DIRECTIONS FOR THIS TASK:
Report each line from the data below that holds the word "culturale".

Extracted page text data:
++++++
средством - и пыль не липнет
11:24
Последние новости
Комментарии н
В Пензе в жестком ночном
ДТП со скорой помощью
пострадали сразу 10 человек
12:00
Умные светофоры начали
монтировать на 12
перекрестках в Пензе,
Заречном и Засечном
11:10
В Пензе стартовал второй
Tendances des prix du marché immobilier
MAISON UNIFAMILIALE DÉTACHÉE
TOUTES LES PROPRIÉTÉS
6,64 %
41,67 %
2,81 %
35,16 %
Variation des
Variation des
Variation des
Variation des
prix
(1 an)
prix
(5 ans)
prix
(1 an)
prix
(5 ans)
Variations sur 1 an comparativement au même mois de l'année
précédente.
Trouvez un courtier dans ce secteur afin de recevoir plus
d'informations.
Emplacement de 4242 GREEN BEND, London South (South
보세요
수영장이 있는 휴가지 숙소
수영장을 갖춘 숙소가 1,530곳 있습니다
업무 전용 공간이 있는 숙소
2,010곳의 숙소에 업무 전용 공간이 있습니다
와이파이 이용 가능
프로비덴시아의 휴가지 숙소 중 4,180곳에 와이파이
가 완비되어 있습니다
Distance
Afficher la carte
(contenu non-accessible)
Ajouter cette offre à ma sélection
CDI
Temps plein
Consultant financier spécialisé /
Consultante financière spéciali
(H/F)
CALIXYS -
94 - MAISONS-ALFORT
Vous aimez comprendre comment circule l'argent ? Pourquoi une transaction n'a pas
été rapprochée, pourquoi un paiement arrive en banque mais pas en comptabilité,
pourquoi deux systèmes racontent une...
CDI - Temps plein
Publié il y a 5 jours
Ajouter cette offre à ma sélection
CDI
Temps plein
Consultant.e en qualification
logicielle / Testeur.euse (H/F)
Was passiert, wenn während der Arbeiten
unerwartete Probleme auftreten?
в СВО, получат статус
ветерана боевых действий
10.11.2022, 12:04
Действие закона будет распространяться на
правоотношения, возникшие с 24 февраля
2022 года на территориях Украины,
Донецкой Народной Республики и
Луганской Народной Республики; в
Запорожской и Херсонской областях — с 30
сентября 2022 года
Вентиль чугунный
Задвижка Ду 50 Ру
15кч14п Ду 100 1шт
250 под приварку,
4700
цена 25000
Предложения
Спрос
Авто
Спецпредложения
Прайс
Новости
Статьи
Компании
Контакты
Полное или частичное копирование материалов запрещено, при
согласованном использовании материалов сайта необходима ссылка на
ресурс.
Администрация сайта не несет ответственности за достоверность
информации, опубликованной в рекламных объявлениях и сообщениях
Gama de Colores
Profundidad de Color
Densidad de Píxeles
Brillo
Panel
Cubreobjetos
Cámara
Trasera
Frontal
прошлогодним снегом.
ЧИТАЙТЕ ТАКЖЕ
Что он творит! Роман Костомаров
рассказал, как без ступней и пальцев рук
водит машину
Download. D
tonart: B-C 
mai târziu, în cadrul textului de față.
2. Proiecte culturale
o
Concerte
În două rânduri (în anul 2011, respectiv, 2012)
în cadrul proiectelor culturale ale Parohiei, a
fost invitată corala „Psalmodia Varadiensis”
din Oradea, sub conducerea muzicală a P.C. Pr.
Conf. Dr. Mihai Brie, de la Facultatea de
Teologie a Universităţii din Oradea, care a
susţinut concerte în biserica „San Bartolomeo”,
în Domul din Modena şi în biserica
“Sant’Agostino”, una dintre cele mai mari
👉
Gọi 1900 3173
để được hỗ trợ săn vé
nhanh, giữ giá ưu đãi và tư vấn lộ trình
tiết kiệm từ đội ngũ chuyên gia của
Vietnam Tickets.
++++++
EXERCISE RESULT:
2. Proiecte culturale
în cadrul proiectelor culturale ale Parohiei, a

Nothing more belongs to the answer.